Back to School -- Organizing Your Kids' Stuff

No matter how chaotic it is, most parents have a system for keeping track of their kids' things -- although it often involves digging through a large pile of papers for a softball schedule or listening to an evening of "Who moved my algebra book?" from an annoyed 14-year-old. Controlling your own belongings is difficult enough. So how do you begin organizing the cards, projects, books, flyers and sports equipment your children bring through the house on a daily basis?

The key to keeping paper under control: "Immediately eliminate what you don't need," says Regina Leeds, professional organizer and author of Sharing a Place without Losing Your Space. "Notices may need to be read, but you don't have to keep the paper. Jot the information on your family calendar and then toss the flyer."

Tossing is only the first secret. "Inevitably, you're going to have to set up some sort of area, folder or file where the keepers are going to live," says Leeds. Find a small file, a basket or even a three-pronged clip holder where you can place invites and anything that needs to be signed each month. Creating a filing system that you can easily follow on a regular basis is the second step. For instance, do you need a file for each of your child's science, math and English papers? No, according to Leeds, who believes one simple folder works best for each child.

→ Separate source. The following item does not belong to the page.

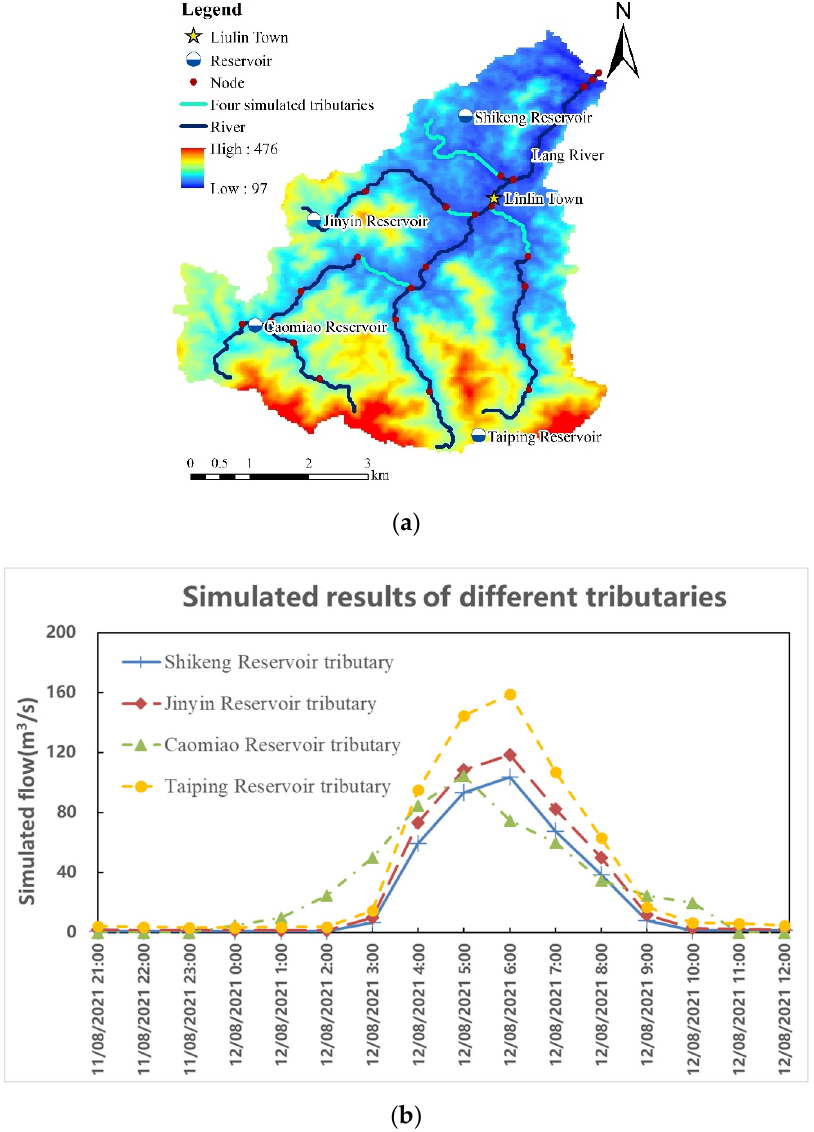
Figure 9. Distribution map ( a ); and simulation results of four tributaries of Lang River ( b ).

Swearing that she wasn't born organized, Laura Tucker, a Baltimore-based lawyer and mother of three, creates a yearly binder filled with 8-by-11-inch clear plastic inserts for each of her children. She stuffs them with keepsakes ranging from medical eye charts to endearing cards from their grandmother. Tucker then files the binders by age and school year and stores them on a shelf in the family room. "That way," she says, "my eight-year-old daughter Molly can pull out her 'Molly Kindergarten' binder and see a letter from a teacher or a piece of artwork she made. Actually, my kids pull out their binders all the time and look at them. This working archive then becomes more than just a way to organize their stuff -- it becomes a working archive of their life."